## PROBLEM DESCRIPTION
Arrange all of the following lines as a numbered list, omitting any blank lines.

[Dataset entries]
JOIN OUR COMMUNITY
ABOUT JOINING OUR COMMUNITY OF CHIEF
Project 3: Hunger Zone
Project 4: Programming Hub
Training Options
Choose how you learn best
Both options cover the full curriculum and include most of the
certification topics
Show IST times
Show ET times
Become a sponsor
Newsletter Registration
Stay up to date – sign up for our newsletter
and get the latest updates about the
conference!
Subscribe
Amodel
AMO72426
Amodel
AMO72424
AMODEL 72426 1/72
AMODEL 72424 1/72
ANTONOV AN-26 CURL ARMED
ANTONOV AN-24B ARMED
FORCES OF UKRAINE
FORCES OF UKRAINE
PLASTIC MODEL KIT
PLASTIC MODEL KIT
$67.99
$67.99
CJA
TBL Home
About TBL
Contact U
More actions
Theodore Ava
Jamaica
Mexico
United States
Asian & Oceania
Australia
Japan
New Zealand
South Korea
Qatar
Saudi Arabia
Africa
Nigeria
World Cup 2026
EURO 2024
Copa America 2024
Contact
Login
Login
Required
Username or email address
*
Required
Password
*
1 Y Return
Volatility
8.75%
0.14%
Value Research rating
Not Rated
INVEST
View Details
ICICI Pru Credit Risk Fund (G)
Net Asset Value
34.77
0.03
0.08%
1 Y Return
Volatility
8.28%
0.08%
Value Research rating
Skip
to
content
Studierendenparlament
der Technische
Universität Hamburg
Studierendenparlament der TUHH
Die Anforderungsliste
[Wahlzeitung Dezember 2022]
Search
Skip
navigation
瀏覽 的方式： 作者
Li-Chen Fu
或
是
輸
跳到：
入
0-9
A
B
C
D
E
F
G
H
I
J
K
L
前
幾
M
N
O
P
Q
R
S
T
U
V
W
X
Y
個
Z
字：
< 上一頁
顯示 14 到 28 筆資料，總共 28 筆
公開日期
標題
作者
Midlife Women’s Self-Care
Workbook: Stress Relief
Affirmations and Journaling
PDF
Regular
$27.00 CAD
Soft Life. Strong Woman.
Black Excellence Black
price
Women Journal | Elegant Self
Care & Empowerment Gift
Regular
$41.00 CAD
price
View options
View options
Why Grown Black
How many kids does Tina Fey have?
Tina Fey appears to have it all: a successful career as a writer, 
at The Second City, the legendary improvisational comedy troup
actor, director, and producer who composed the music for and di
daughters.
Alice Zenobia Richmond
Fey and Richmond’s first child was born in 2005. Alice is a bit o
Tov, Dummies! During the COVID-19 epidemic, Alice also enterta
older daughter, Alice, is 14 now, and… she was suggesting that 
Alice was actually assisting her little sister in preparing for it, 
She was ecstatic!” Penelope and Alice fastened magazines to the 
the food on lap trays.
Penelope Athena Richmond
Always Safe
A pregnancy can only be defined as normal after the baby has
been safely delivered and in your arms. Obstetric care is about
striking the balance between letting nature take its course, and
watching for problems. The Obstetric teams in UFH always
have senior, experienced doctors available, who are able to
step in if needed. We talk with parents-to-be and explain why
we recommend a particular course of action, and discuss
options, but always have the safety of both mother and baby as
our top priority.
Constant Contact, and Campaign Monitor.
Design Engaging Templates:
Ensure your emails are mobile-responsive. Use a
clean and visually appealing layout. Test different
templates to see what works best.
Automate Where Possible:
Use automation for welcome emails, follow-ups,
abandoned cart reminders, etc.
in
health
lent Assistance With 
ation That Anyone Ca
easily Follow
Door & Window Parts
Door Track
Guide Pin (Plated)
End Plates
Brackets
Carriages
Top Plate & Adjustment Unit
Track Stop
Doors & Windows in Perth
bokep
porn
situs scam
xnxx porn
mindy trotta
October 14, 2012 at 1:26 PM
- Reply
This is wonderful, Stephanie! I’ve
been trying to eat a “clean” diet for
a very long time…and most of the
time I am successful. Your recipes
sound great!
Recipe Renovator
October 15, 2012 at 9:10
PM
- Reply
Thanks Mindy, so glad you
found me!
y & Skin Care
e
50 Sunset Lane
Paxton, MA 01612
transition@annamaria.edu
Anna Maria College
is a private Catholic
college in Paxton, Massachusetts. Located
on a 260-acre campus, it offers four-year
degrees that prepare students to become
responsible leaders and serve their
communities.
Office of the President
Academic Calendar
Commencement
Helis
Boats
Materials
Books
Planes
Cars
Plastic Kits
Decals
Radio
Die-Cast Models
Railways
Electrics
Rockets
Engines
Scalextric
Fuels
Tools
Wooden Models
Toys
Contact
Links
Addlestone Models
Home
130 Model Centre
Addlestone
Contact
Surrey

## WRITTEN ANSWER
1. JOIN OUR COMMUNITY
2. ABOUT JOINING OUR COMMUNITY OF CHIEF
3. Project 3: Hunger Zone
4. Project 4: Programming Hub
5. Training Options
6. Choose how you learn best
7. Both options cover the full curriculum and include most of the
8. certification topics
9. Show IST times
10. Show ET times
11. Become a sponsor
12. Newsletter Registration
13. Stay up to date – sign up for our newsletter
14. and get the latest updates about the
15. conference!
16. Subscribe
17. Amodel
18. AMO72426
19. Amodel
20. AMO72424
21. AMODEL 72426 1/72
22. AMODEL 72424 1/72
23. ANTONOV AN-26 CURL ARMED
24. ANTONOV AN-24B ARMED
25. FORCES OF UKRAINE
26. FORCES OF UKRAINE
27. PLASTIC MODEL KIT
28. PLASTIC MODEL KIT
29. $67.99
30. $67.99
31. CJA
32. TBL Home
33. About TBL
34. Contact U
35. More actions
36. Theodore Ava
37. Jamaica
38. Mexico
39. United States
40. Asian & Oceania
41. Australia
42. Japan
43. New Zealand
44. South Korea
45. Qatar
46. Saudi Arabia
47. Africa
48. Nigeria
49. World Cup 2026
50. EURO 2024
51. Copa America 2024
52. Contact
53. Login
54. Login
55. Required
56. Username or email address
57. *
58. Required
59. Password
60. *
61. 1 Y Return
62. Volatility
63. 8.75%
64. 0.14%
65. Value Research rating
66. Not Rated
67. INVEST
68. View Details
69. ICICI Pru Credit Risk Fund (G)
70. Net Asset Value
71. 34.77
72. 0.03
73. 0.08%
74. 1 Y Return
75. Volatility
76. 8.28%
77. 0.08%
78. Value Research rating
79. Skip
80. to
81. content
82. Studierendenparlament
83. der Technische
84. Universität Hamburg
85. Studierendenparlament der TUHH
86. Die Anforderungsliste
87. [Wahlzeitung Dezember 2022]
88. Search
89. Skip
90. navigation
91. 瀏覽 的方式： 作者
92. Li-Chen Fu
93. 或
94. 是
95. 輸
96. 跳到：
97. 入
98. 0-9
99. A
100. B
101. C
102. D
103. E
104. F
105. G
106. H
107. I
108. J
109. K
110. L
111. 前
112. 幾
113. M
114. N
115. O
116. P
117. Q
118. R
119. S
120. T
121. U
122. V
123. W
124. X
125. Y
126. 個
127. Z
128. 字：
129. < 上一頁
130. 顯示 14 到 28 筆資料，總共 28 筆
131. 公開日期
132. 標題
133. 作者
134. Midlife Women’s Self-Care
135. Workbook: Stress Relief
136. Affirmations and Journaling
137. PDF
138. Regular
139. $27.00 CAD
140. Soft Life. Strong Woman.
141. Black Excellence Black
142. price
143. Women Journal | Elegant Self
144. Care & Empowerment Gift
145. Regular
146. $41.00 CAD
147. price
148. View options
149. View options
150. Why Grown Black
151. How many kids does Tina Fey have?
152. Tina Fey appears to have it all: a successful career as a writer, 
153. at The Second City, the legendary improvisational comedy troup
154. actor, director, and producer who composed the music for and di
155. daughters.
156. Alice Zenobia Richmond
157. Fey and Richmond’s first child was born in 2005. Alice is a bit o
158. Tov, Dummies! During the COVID-19 epidemic, Alice also enterta
159. older daughter, Alice, is 14 now, and… she was suggesting that 
160. Alice was actually assisting her little sister in preparing for it, 
161. She was ecstatic!” Penelope and Alice fastened magazines to the 
162. the food on lap trays.
163. Penelope Athena Richmond
164. Always Safe
165. A pregnancy can only be defined as normal after the baby has
166. been safely delivered and in your arms. Obstetric care is about
167. striking the balance between letting nature take its course, and
168. watching for problems. The Obstetric teams in UFH always
169. have senior, experienced doctors available, who are able to
170. step in if needed. We talk with parents-to-be and explain why
171. we recommend a particular course of action, and discuss
172. options, but always have the safety of both mother and baby as
173. our top priority.
174. Constant Contact, and Campaign Monitor.
175. Design Engaging Templates:
176. Ensure your emails are mobile-responsive. Use a
177. clean and visually appealing layout. Test different
178. templates to see what works best.
179. Automate Where Possible:
180. Use automation for welcome emails, follow-ups,
181. abandoned cart reminders, etc.
182. in
183. health
184. lent Assistance With 
185. ation That Anyone Ca
186. easily Follow
187. Door & Window Parts
188. Door Track
189. Guide Pin (Plated)
190. End Plates
191. Brackets
192. Carriages
193. Top Plate & Adjustment Unit
194. Track Stop
195. Doors & Windows in Perth
196. bokep
197. porn
198. situs scam
199. xnxx porn
200. mindy trotta
201. October 14, 2012 at 1:26 PM
202. - Reply
203. This is wonderful, Stephanie! I’ve
204. been trying to eat a “clean” diet for
205. a very long time…and most of the
206. time I am successful. Your recipes
207. sound great!
208. Recipe Renovator
209. October 15, 2012 at 9:10
210. PM
211. - Reply
212. Thanks Mindy, so glad you
213. found me!
214. y & Skin Care
215. e
216. 50 Sunset Lane
217. Paxton, MA 01612
218. transition@annamaria.edu
219. Anna Maria College
220. is a private Catholic
221. college in Paxton, Massachusetts. Located
222. on a 260-acre campus, it offers four-year
223. degrees that prepare students to become
224. responsible leaders and serve their
225. communities.
226. Office of the President
227. Academic Calendar
228. Commencement
229. Helis
230. Boats
231. Materials
232. Books
233. Planes
234. Cars
235. Plastic Kits
236. Decals
237. Radio
238. Die-Cast Models
239. Railways
240. Electrics
241. Rockets
242. Engines
243. Scalextric
244. Fuels
245. Tools
246. Wooden Models
247. Toys
248. Contact
249. Links
250. Addlestone Models
251. Home
252. 130 Model Centre
253. Addlestone
254. Contact
255. Surrey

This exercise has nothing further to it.